It may not feel like it for energy company HR departments busy trying to recruit sought-after specialists to advance their burgeoning AI capabilities, but deploying AI is likely to lead to a reduction in labour requirements across global economies and a massive transition in the jobs market, at least initially.
A new paper from the International Monetary Fund (IMF) says that shift will come with potentially significant social and economic consequences – and could require a transformation in corporate taxation.
Dryly named “Broadening the Gains from Generative AI: The Role of Fiscal Policies”, the paper in fact outlines some acute challenges for governments, companies and the rest of society.
The authors say that, while AI could eventually boost overall employment and wages, it could put large swaths of the labour force out of work for extended periods.
“The sheer scale and speed of the transformation pose risks to labour markets. While automation and robots have already displaced low- and middle-skill jobs involving routine tasks, gen AI’s capabilities extend to more intelligent automation, potentially amplifying job losses in cognitive occupations,” the report says.
That means labour’s income share in overall national income may further decline, exacerbating income and wealth inequality. “Dominant firms in increasingly concentrated markets could reinforce their market power and enjoy monopoly rents,” the authors say.
The report argues that fiscal policy should have a major role to play in supporting a more equal distribution of gains and opportunities from generative AI, but that this will require “significant upgrades to social protection and tax systems around the world”.
The IMF says lessons can be learned from recent economic upheavals such as the 2008 financial crisis, when some industries slimmed down their workforces, compensating via advances in automation – that could be repeated with the introduction of AI.
“Similarly, there are risks around financial stability, so given the IMF mandate to pay close attention to developments on macro- and on financial-stability issues, we're paying close attention to AI,” Gita Gopinath the IMF’s First Deputy Managing Director said in a video interview accompanying a blog on the paper.
Cushioning the impact
IMF modelling suggests more generous unemployment insurance could cushion the negative impact of AI on workers, allowing displaced workers to find jobs that better match their skills. More sector-based training, apprenticeships, and upskilling and reskilling programs may also be needed to prepare workers for AI-related jobs. For those unable to reskill immediately and facing long-term unemployment, far-reaching social-assistance programs will be needed.
Governments will be responsible for driving much of this change, but there will be ramifications for companies too, and not just in helping to reskill their own workforces – there may well be a financial cost.

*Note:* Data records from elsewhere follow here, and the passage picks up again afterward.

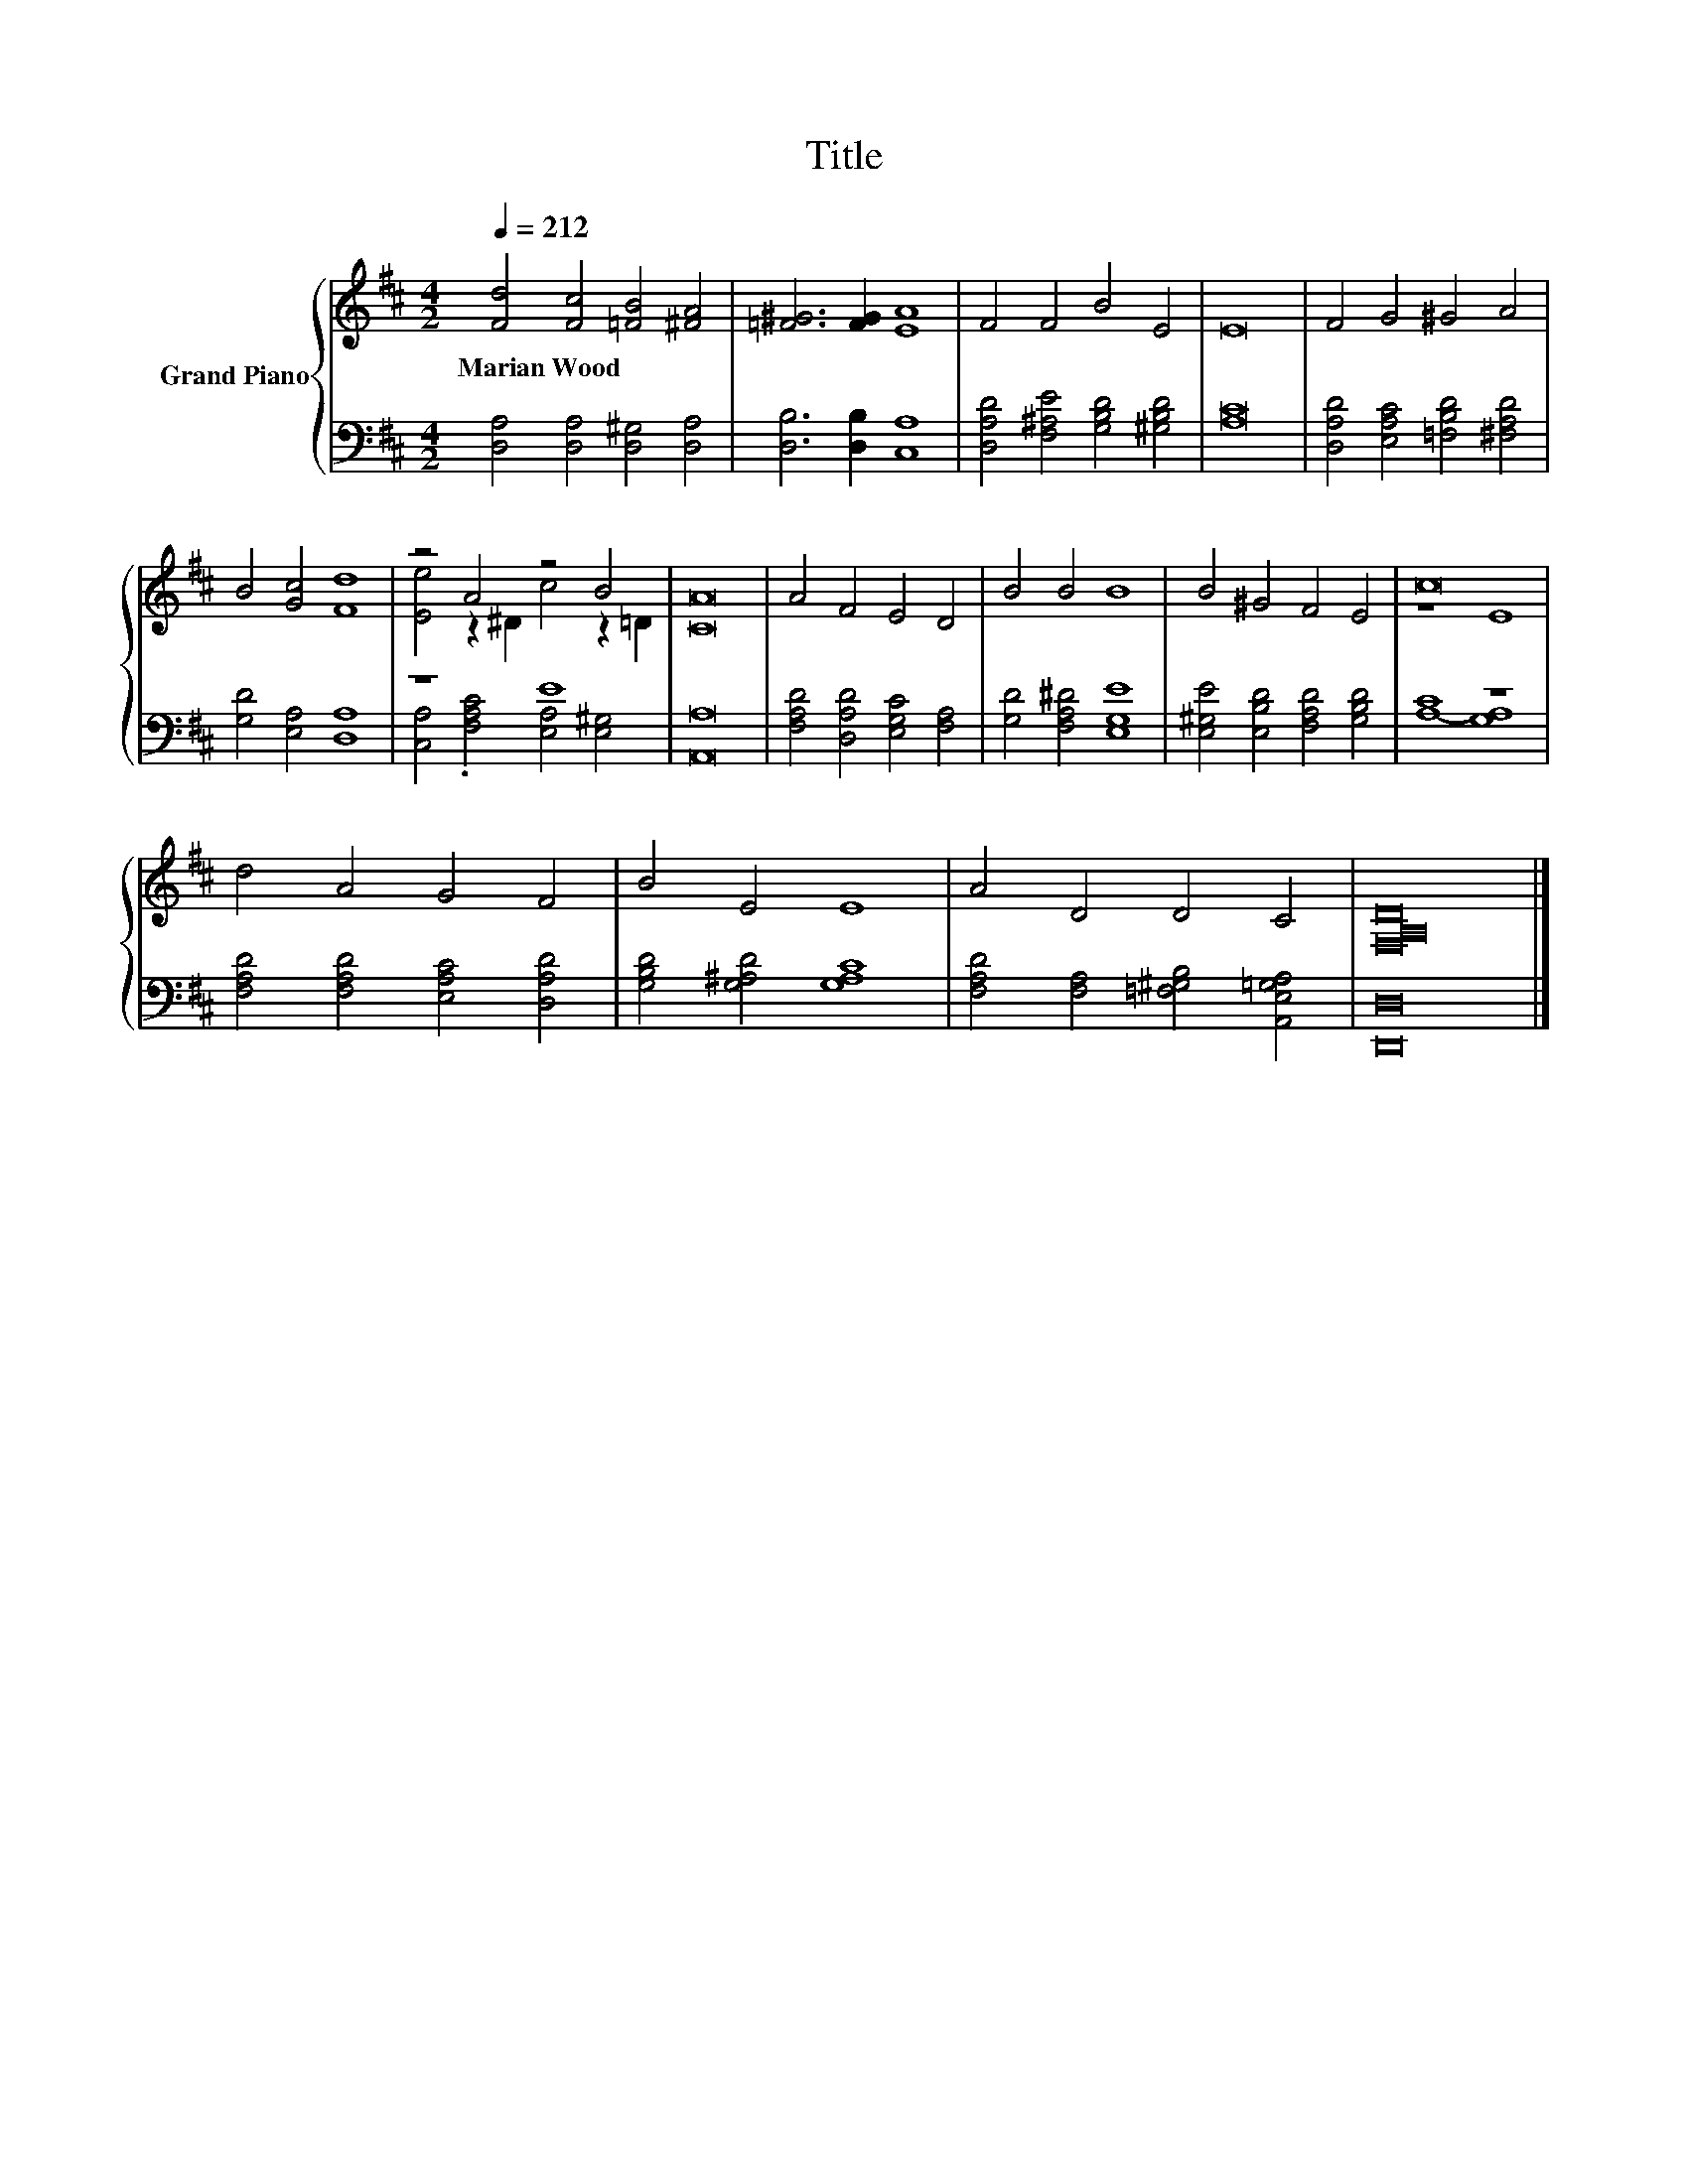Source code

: X:1
T:Title
%%score { ( 1 3 ) | ( 2 4 ) }
L:1/8
Q:1/4=212
M:4/2
K:D
V:1 treble nm="Grand Piano"
V:3 treble 
V:2 bass 
V:4 bass 
V:1
 [Fd]4 [Fc]4 [=FB]4 [^FA]4 | [=F^G]6 [FG]2 [EA]8 | F4 F4 B4 E4 | E16 | F4 G4 ^G4 A4 | %5
w: Marian~Wood * * *|||||
 B4 [Gc]4 [Fd]8 | z4 A4 z4 B4 | [CA]16 | A4 F4 E4 D4 | B4 B4 B8 | B4 ^G4 F4 E4 | c16 | %12
w: |||||||
 d4 A4 G4 F4 | B4 E4 E8 | A4 D4 D4 C4 | [F,A,D]16 |] %16
w: ||||
V:2
 [D,A,]4 [D,A,]4 [D,^G,]4 [D,A,]4 | [D,B,]6 [D,B,]2 [C,A,]8 | %2
 [D,A,D]4 [F,^A,E]4 [G,B,D]4 [^G,B,D]4 | [A,C]16 | [D,A,D]4 [E,A,C]4 [=F,B,D]4 [^F,A,D]4 | %5
 [G,D]4 [E,A,]4 [D,A,]8 | z8 E8 | [A,,A,]16 | [F,A,D]4 [D,A,D]4 [E,G,C]4 [F,A,]4 | %9
 [G,D]4 [F,A,^D]4 [E,G,E]8 | [E,^G,E]4 [E,B,D]4 [F,A,D]4 [G,B,D]4 | C8 z8 | %12
 [F,A,D]4 [F,A,D]4 [E,A,C]4 [D,A,D]4 | [G,B,D]4 [G,^A,D]4 [G,A,C]8 | %14
 [F,A,D]4 [F,A,]4 [=F,^G,B,]4 [A,,E,=G,A,]4 | [D,,D,]16 |] %16
V:3
 x16 | x16 | x16 | x16 | x16 | x16 | [Ee]4 z2 ^D2 c4 z2 =D2 | x16 | x16 | x16 | x16 | z8 E8 | x16 | %13
 x16 | x16 | x16 |] %16
V:4
 x16 | x16 | x16 | x16 | x16 | x16 | [C,A,]4 .[F,A,C]4 [E,A,]4 [E,^G,]4 | x16 | x16 | x16 | x16 | %11
 A,8- [G,A,]8 | x16 | x16 | x16 | x16 |] %16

Ensuring what might be termed a just transition for the introduction of AI is going to require a lot of money, which is why the IMF wants to talk about fiscal policy.
The paper notes that some developed countries have increased corporate tax breaks on software and computer hardware in an effort to drive innovation, but that these incentives tended to encourage companies to replace workers through automation. The authors say corporate tax systems that inefficiently favour rapid displacement of human jobs should be reconsidered, given the risk they could magnify the “dislocations from AI”.
They argue against a specific tax on AI, saying that this risked holding back investment and innovation, stifling productivity gains, that it would be hard to put into practice and that it could do more harm than good if poorly targeted.
However, they say a tax or levy related to carbon emissions generated by the extra energy required to drive AI systems could work.
“Given the large amount of energy consumed by AI servers, taxing the associated carbon emissions is a good way to reflect the external environmental costs in the price of the technology,” according to the report.
Tax implications
More generally, they argue for corporate income taxes to be strengthened, noting that, since the 1980s, the tax burden on capital income has steadily declined in advanced economies while the burden on labour income has increased – a situation unfavourable to workers in an era of higher income inequality and greater concentration of wealth that innovative AI is unlikely to bring to an end quickly.
A global minimum tax agreed by over 140 countries that sets a minimum 15% effective tax rate on multinational companies is seen as a step in the right direction. Other measures could include a supplemental tax on excess profits, higher taxes on capital gains, and improved enforcement, the authors say.